Thank you for your help. :)
NJC Qn : this question has come up time and time again, because it is, as you suspect, a faulty question. While there is a slight difference in the color of solution (because color isn't just dependent on cation, but on ligand substitution equilibria as well), it is not sufficient to reliably distinguish between iron(III) chloride vs bromide. And while the differing magnitudes of thermodynamic feasibility translates into differing extents of equilibrium positions (and thus differing amounts of ppt obtained), this isn't an appropriate pedagogical assessment context for the H2 syllabus.

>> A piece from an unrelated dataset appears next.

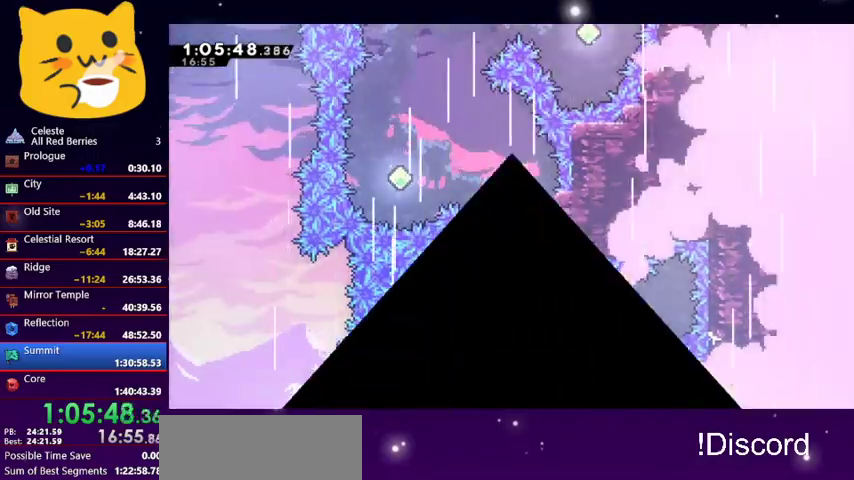
{"keys": [], "events": [[267, "jump1", "up"], [333, "jump1", "down"], [467, "jump1", "up"]]}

In summary, this is a faulty question, but which by elimination still finds that option to be the most feasible (for MCQs, choose the 'most correct' answer, even if it isn't 100% correct).YJC Qn : for such questions in the context of the A level H2 syllabus, instead of considering the transition metal orbitals in which the dative bond electrons reside in, treat such questions as simply asking you to deduce the OS of the metal cation, and concordantly, the electron-configuration. In other words, disregard the dative bonds residing in the transition metal orbitals.
NJC Qn : BaCO3 is significantly more stable than CaCO3, and at temperatures which decompose CaCO3, BaCO3 remains undecomposed and thus results in "effervescence" when mixed with HCl(aq).
No prob, Gohby :)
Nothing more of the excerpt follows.